On a non-parametric confidence interval for the regression slope

TL;DR

This paper critically examines a non-parametric confidence interval for the regression slope derived from Tukey's methodology applied to Theil's regression, revealing potential issues with confidence level accuracy and emphasizing the importance of assumption validation.

Contribution

It provides theoretical proofs for the confidence interval's properties with small data samples and warns against unverified method combinations in statistical practice.

Findings

Theil's regression confidence interval can significantly underperform in maintaining true confidence levels.

Theoretical validation is provided for small sample cases (4 and 5 data points).

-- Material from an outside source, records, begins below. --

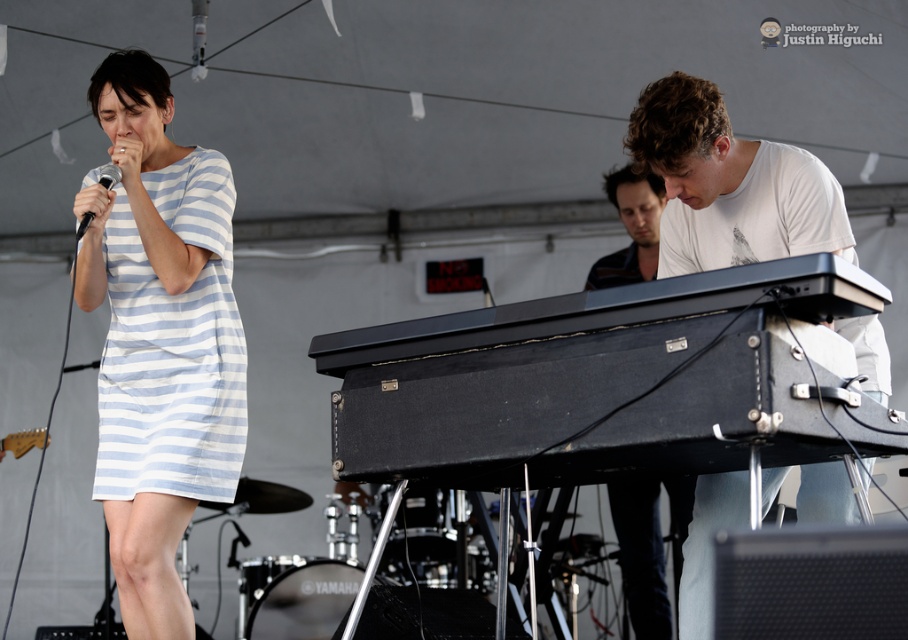
Question: Which of these objects is positioned closest to the white matte keyboard at right?

Choices:
 (A) matte black microphone at left
 (B) white matte keyboard at center
 (C) light blue and white striped fabric dress at left

Answer: (C)

Question: Is light blue and white striped fabric dress at left in front of white matte keyboard at right?

Choices:
 (A) no
 (B) yes

Answer: (A)

Question: Which is farther from the black leather piano at center?

Choices:
 (A) white matte keyboard at center
 (B) light blue and white striped fabric dress at left
 (C) white matte keyboard at right

Answer: (A)

Question: Where is white matte keyboard at right located in relation to white matte keyboard at center in the image?

Choices:
 (A) left
 (B) right

Answer: (A)

Question: Can you confirm if black leather piano at center is positioned to the right of light blue and white striped fabric dress at left?

Choices:
 (A) yes
 (B) no

Answer: (A)

Question: Which of the following is the farthest from the observer?

Choices:
 (A) (114, 184)
 (B) (666, 486)
 (C) (716, 305)

Answer: (B)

Practical example demonstrates the importance of assumption checking in statistical methods.

Abstract

We investigate an application of the Tukey's methodology in Theil's regression to obtain a confidence interval for the true slope in the straight line regression model with not necessarily normal errors. This specific approach is implemented since 2005 in a package of the software R; however, without any theoretical background. We illustrate by Monte Carlo simulations, that this methodology, unlike the classical Theil's approach based on Kendall's tau, seriously deflates the true confidence level of the resulting interval. We provide also rigorous proofs in case of four data points (in general) and in case of five data points (under some additional conditions); together with a real life methods usage example in the latter case. Summing up, we demonstrate that one should never combine statistical methods without checking the assumptions of their usage and we also give a warning to the already wide community of R users of Theil's regression from various fields of science.